▶ _SELECTED PASSAGE_:
○ ○ ○

Quote from: anonymous in PM
I will use moderated threads from now. I resisted because I despise censorship. But I need to consider that I am not of much value to the community if I am expending time fighting instead of producing.

Moderated threads = yes

I don't know if you've heard of Athene and his "Logic Nation" - https://logicnation.org/

Athene's Theory of Everything
https://www.youtube.com/watch?v=dbh5l0b2-0o

Science Finds God (documentary / sci-fi short film)
https://www.youtube.com/watch?v=SXDw73rToPE

One of debates regarding his "cult" - "logic nation":
[Livestream Debate] Glink vs Athene: "Click" Cult, Logic, and Reality
https://www.youtube.com/watch?v=EWq1VNk6T2g

(doesn't matter if you watch those videos, just want to let you know how he - as someone with huge audience - deals with trolls)

He had 100k+ followers when he was gaming. Millions of people heard about him.
Seems like it was his plan for ~15 years to just build an audience
for his project (he wanted to have proof of concept before going public with it).

○ ○ ○

▶ _EXERCISES TO COMPLETE_:
a – According to the forum post, how many followers did Athene have when he was gaming?
b – Retype the part of the forum post between "One of debates" and "public with it).", inclusive.

▶ _MATERIAL SUPPLIED_:

○ ○ ○

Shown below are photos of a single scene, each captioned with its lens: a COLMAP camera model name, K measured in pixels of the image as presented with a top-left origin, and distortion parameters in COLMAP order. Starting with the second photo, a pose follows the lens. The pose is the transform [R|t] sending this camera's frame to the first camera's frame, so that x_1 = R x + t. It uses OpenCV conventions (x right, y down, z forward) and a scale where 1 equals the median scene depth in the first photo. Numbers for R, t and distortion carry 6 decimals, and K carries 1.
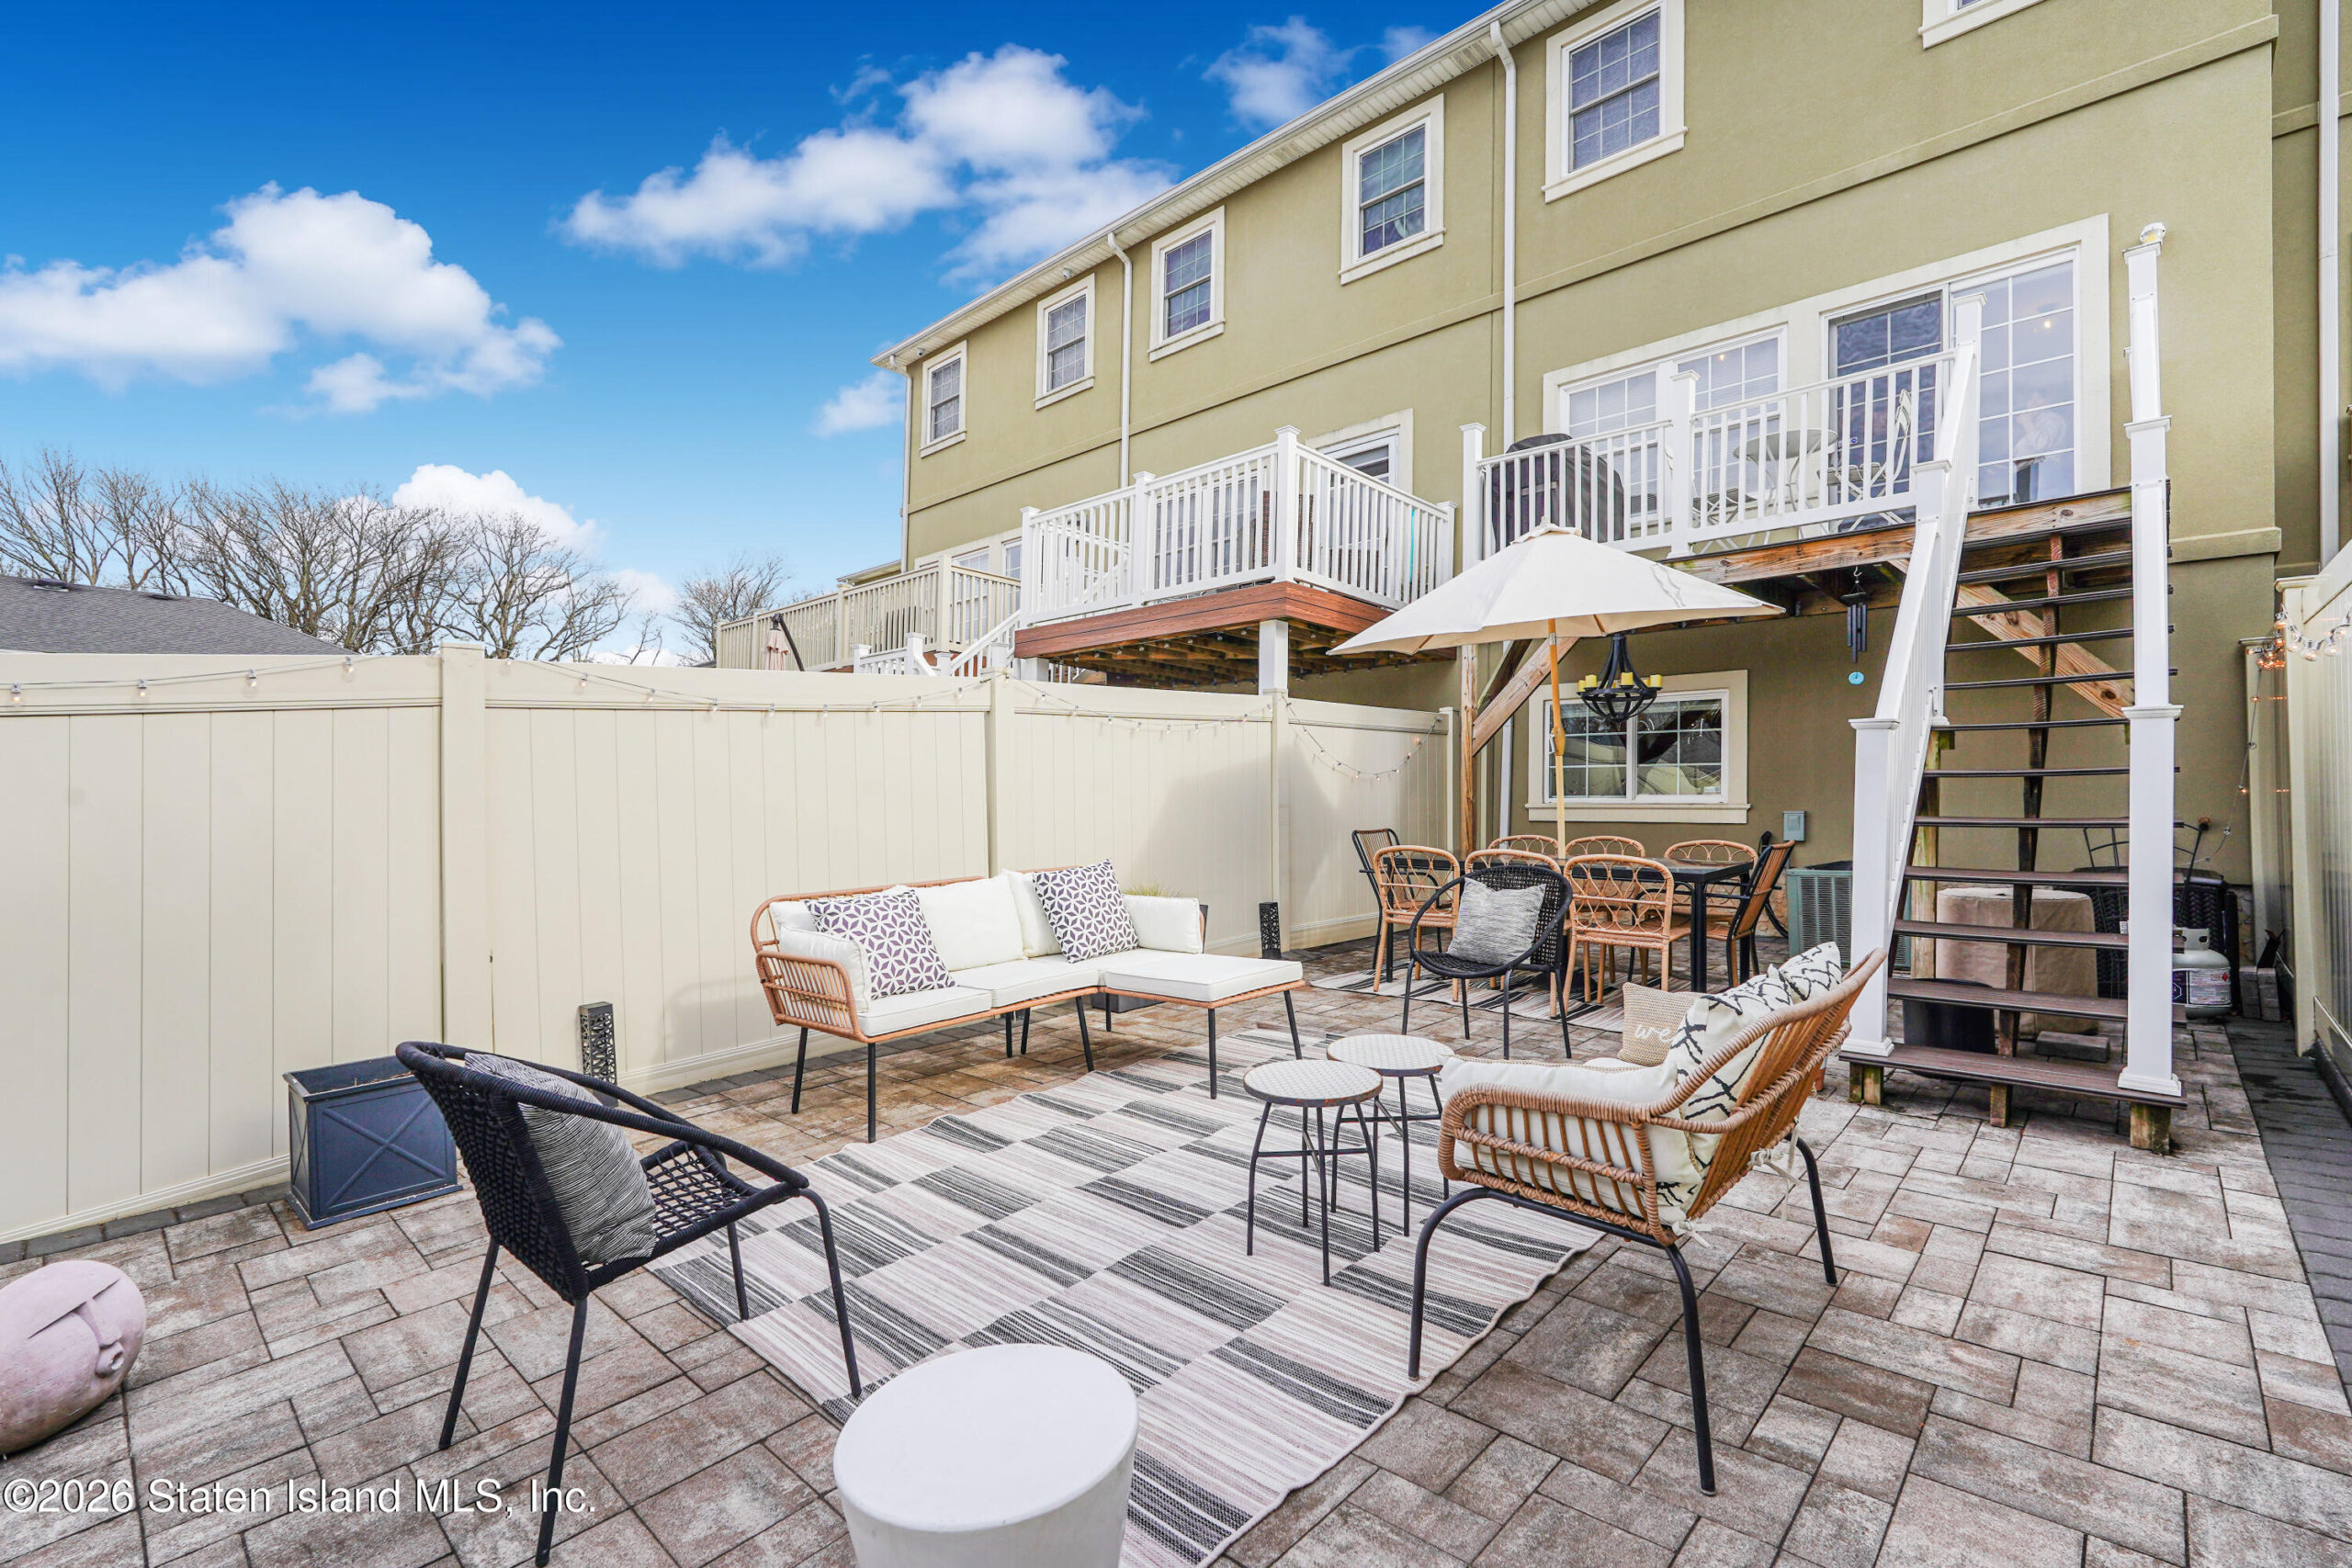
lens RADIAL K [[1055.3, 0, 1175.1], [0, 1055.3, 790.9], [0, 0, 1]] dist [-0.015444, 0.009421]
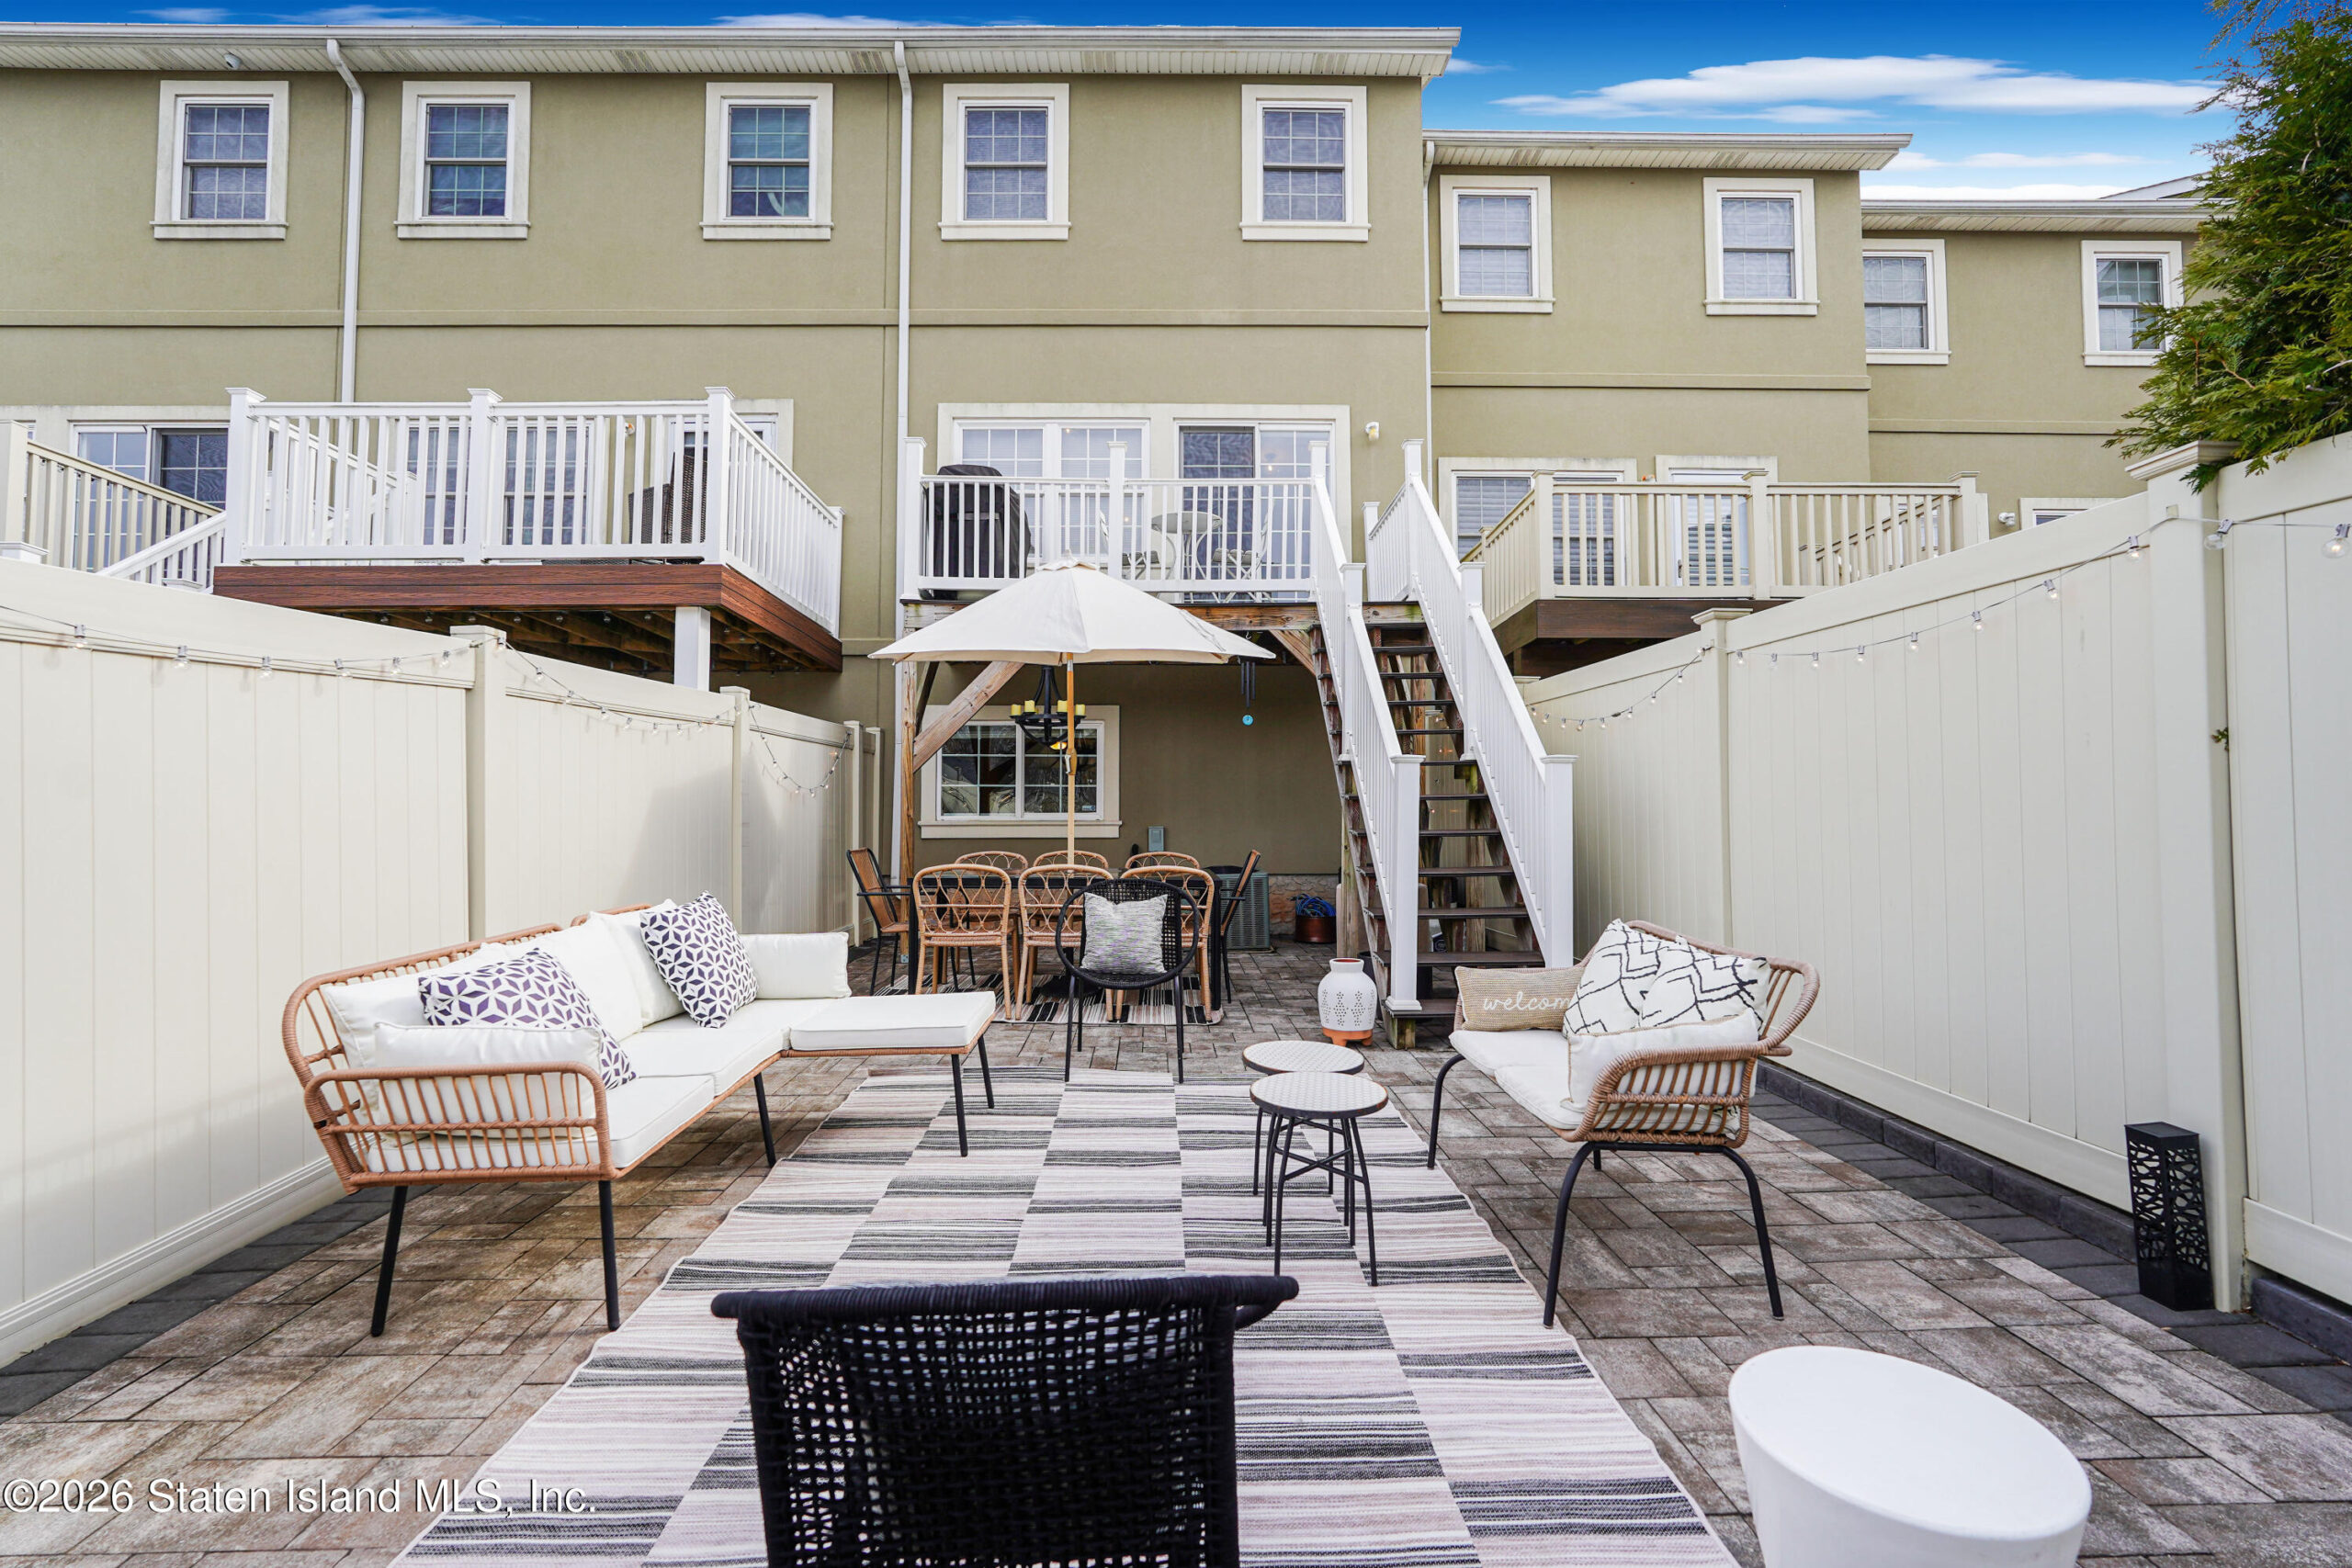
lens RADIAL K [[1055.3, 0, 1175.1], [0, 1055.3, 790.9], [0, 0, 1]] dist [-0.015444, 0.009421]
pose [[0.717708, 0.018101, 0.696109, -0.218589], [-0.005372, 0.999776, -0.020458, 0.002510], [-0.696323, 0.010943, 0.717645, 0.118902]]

○ ○ ○

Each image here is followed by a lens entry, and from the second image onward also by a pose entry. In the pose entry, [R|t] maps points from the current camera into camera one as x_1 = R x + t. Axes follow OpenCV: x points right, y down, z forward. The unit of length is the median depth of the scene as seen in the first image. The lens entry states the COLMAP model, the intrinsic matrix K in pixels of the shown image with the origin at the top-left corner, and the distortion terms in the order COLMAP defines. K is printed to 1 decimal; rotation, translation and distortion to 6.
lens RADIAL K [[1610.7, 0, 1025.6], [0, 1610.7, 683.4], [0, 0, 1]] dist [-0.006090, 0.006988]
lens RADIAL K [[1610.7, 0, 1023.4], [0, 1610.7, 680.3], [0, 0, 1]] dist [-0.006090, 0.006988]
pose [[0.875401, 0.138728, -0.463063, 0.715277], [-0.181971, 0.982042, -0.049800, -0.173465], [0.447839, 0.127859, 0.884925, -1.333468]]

○ ○ ○

▶ _SOLUTION SET_:
a – He had 100k+ followers.

b –
One of debates regarding his "cult" - "logic nation":
[Livestream Debate] Glink vs Athene: "Click" Cult, Logic, and Reality
https://www.youtube.com/watch?v=EWq1VNk6T2g

(doesn't matter if you watch those videos, just want to let you know how he - as someone with huge audience - deals with trolls)

He had 100k+ followers when he was gaming. Millions of people heard about him.
Seems like it was his plan for ~15 years to just build an audience
for his project (he wanted to have proof of concept before going public with it).